Task details: Print out the full material below, exact in every line, with no images included.

Exercise material:
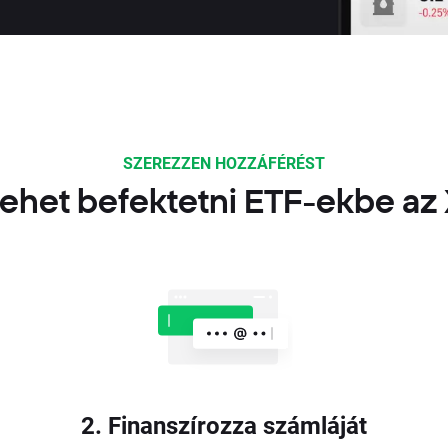
SZEREZZEN HOZZÁFÉRÉST
ehet befektetni ETF-ekbe az
2. Finanszírozza számláját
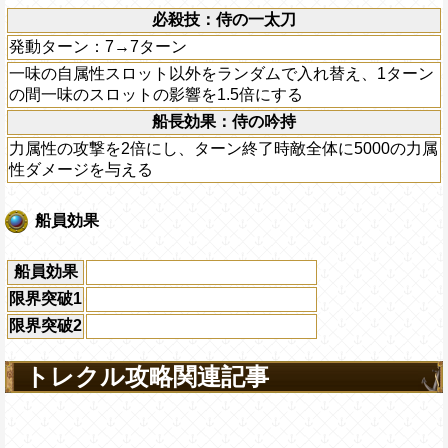
必殺技：侍の一太刀
発動ターン：7→7ターン
一味の自属性スロット以外をランダムで入れ替え、1ターン
の間一味のスロットの影響を1.5倍にする
船長効果：侍の吟持
力属性の攻撃を2倍にし、ターン終了時敵全体に5000の力属
性ダメージを与える
船員効果
船員効果
限界突破1
限界突破2
トレクル攻略関連記事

The completed task:
SZEREZZEN HOZZÁFÉRÉST
ehet befektetni ETF-ekbe az
2. Finanszírozza számláját
必殺技：侍の一太刀
発動ターン：7→7ターン
一味の自属性スロット以外をランダムで入れ替え、1ターン
の間一味のスロットの影響を1.5倍にする
船長効果：侍の吟持
力属性の攻撃を2倍にし、ターン終了時敵全体に5000の力属
性ダメージを与える
船員効果
船員効果
限界突破1
限界突破2
トレクル攻略関連記事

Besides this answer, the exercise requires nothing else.